Tarefa 1
Traduza para o inglês esta frase do texto sobre Jorge Camargo: "Os primeiros passos foram incidentais."
Tarefa 2
Prolongue o texto sobre Jorge Camargo a partir do ponto em que ele termina.

Texto de estudo
---+---

José Caldas da Costa
Os primeiros passos foram incidentais. Primeiro, uma tarde de violão junto com amigos na casa de uma colega de escola quando tinha 13 anos de idade. Como cartão de visitas, uma canção de “outro mundo” para receber os visitantes. Depois, o convite inusitado: “Vocês vão tocar comigo domingo na Igreja”. Ali, tudo aconteceu e lá se vão 40 anos de estrada para Jorge Geraldo de Camargo Filho, 59 anos, ou simplesmente Jorge Camargo, um dos mais produtivos músicos cristãos nessas décadas.
E o trabalho não para. Das músicas “mais litúrgicas”, como ele define composições como “Ajuntamento”, “Farol”, “Muitos virão te louvar”, “Teus Altares” e “Amolece meu coração”, por serem cantadas em cultos e encontros cristãos, à irresistível “Beija-flor”, em parceria com Gladir Cabral, com sua letra desafiadora e melodia envolvente, um samba dizendo as mesmas verdades de forma indireta (ou nem tanto), embalado por um refrão chiclete: “Deixe-se levar pelo amor / Deixe-se molhar pelo mar / Deixe o sal tocar sua dor / Deixe a luz do sol consolar”

---+---

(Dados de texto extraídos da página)

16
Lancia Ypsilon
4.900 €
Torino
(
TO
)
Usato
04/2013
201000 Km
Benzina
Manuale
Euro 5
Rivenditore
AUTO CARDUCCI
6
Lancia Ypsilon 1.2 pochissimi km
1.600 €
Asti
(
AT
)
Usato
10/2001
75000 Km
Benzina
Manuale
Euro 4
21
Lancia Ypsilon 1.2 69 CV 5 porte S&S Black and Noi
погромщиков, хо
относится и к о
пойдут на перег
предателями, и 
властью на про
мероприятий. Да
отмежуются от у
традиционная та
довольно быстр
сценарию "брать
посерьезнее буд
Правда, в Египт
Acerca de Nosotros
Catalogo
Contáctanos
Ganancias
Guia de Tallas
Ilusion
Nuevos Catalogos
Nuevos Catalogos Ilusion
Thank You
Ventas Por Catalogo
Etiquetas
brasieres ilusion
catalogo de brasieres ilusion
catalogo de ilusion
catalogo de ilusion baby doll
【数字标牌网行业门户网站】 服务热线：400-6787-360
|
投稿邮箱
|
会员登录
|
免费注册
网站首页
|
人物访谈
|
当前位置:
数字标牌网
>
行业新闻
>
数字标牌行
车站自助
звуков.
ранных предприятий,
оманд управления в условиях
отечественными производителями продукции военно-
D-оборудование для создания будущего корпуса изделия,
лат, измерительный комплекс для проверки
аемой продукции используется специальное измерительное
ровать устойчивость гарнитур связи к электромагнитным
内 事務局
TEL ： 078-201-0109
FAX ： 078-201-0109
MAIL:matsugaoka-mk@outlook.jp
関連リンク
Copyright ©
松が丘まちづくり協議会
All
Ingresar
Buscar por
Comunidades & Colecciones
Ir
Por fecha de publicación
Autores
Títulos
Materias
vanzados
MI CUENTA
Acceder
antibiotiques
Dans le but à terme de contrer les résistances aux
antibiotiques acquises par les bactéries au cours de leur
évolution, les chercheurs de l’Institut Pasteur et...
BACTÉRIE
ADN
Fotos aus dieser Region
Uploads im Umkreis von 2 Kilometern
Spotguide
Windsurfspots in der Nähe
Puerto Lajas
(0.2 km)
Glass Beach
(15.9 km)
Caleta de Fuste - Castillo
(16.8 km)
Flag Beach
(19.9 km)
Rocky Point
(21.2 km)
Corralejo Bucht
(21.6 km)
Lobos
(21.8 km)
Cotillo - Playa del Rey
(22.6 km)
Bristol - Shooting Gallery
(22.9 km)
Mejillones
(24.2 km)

---+---

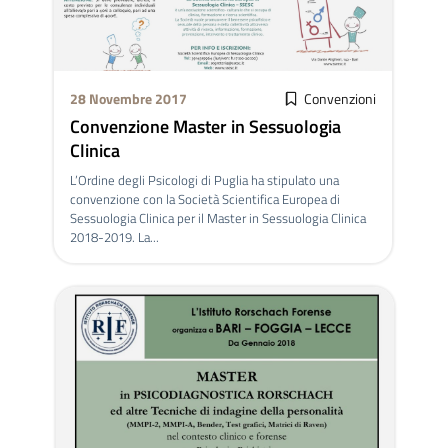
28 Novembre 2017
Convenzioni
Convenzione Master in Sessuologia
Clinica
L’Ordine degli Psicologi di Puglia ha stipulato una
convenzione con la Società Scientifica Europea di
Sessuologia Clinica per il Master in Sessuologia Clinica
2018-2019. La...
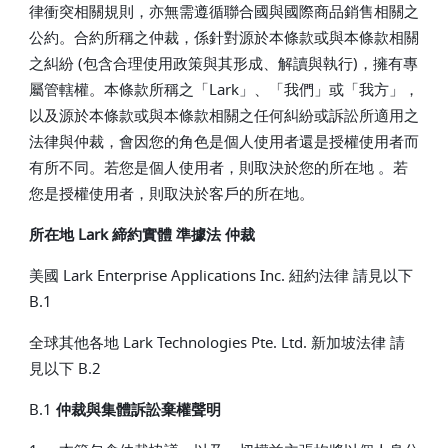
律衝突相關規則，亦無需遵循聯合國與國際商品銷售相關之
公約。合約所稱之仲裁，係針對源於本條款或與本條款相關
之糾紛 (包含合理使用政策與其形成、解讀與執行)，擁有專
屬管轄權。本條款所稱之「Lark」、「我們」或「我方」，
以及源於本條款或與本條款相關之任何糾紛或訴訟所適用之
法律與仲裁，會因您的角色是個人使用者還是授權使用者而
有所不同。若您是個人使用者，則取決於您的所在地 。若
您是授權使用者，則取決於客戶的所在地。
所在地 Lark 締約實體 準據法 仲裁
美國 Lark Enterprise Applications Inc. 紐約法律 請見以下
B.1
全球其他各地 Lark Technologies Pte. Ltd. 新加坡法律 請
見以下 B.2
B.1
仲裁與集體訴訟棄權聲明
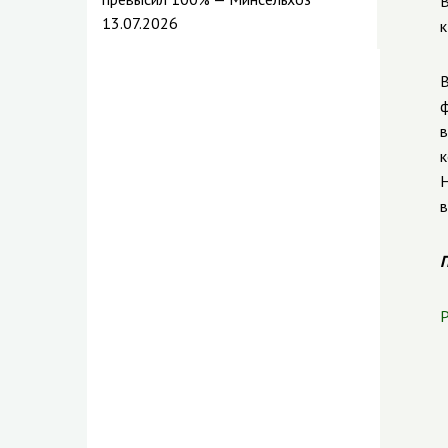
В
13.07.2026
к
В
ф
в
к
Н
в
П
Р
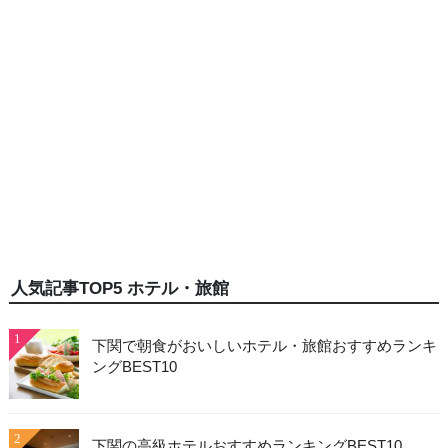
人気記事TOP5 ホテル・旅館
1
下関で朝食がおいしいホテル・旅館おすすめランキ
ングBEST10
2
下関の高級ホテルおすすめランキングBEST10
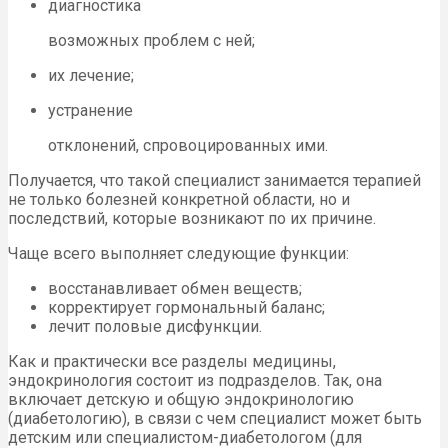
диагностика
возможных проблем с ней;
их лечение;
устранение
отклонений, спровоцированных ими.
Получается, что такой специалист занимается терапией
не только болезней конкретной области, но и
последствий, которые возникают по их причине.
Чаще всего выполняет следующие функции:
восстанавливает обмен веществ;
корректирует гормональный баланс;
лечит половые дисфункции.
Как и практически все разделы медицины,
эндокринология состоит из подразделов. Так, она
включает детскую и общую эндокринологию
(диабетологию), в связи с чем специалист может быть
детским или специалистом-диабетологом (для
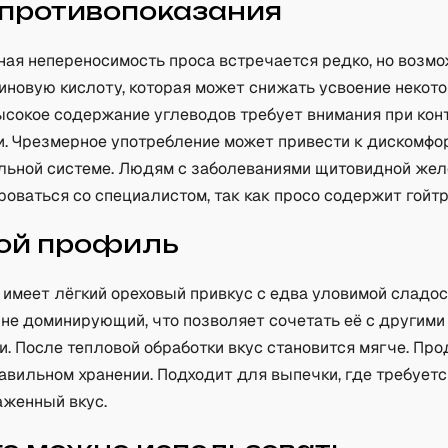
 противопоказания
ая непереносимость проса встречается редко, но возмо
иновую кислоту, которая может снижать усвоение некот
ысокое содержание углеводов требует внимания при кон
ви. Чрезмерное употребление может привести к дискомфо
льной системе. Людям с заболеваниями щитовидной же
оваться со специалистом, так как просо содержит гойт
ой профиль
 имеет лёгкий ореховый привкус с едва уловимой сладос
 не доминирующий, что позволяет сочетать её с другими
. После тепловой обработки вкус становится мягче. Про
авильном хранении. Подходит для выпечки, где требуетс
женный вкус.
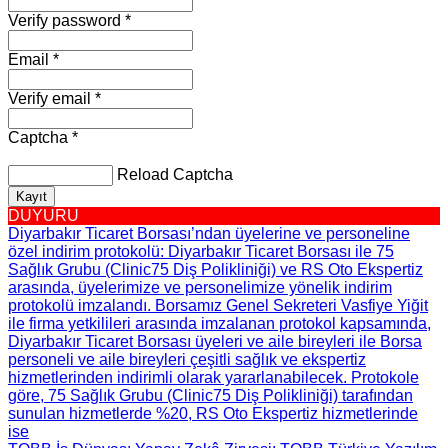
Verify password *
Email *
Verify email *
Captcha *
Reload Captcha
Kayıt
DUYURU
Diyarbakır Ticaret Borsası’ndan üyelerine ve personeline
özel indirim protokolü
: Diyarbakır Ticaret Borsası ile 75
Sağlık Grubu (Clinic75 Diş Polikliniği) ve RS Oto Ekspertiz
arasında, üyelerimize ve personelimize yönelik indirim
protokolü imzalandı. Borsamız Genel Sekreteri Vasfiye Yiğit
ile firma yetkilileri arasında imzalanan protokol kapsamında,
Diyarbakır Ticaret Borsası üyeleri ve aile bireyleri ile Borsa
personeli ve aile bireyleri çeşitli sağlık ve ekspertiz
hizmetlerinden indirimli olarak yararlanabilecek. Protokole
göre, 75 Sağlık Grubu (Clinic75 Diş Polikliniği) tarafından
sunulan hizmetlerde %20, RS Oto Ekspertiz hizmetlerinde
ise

---+---

Resposta do exercício 1
The first steps were incidental.

Resposta do exercício 2
“Beija-Flor” é poética e desafiadora:
“Nunca menospreze uma semente / Não despreze o impulso criador / Olhe, prove, ouça, cheire, tente / Como um curioso beija-flor // Não rejeite os tímidos começos / Eles também rumam aos finais / A deselegância dos tropeços / Move a contradança dos casais // Veja o brilho frágil de uma estrela / Ela inspira múltiplas canções /
Em seus filamentos de centelha / Podem se esconder constelações // Baile no compasso das palavras / Salte sobre as linhas das tensões / Sente-se à beira das calçadas / Cante ao som dos velhos violões”

Foi dessa forma que Jorge Camargo, acompanhado de seu inseparável violão e, em algumas canções por músicos da própria comunidade local, emocionou muitos dos que participaram desse encontro intimista e espiritual na manhã deste domingo (27) no templo da Igreja Batista da Praia do Canto, em Vitória.
Foi mais de uma hora para matar saudade da trilha sonora de uma geração de cristão. Pareceu, entretanto, poucos minutos e deixou uma enorme vontade de “ficar em seus átrios”.
VOU ALI E JÁ VOLTO
Com a surpreendente “Pasárgada”, Jorge Camargo é contemporâneo e provocante.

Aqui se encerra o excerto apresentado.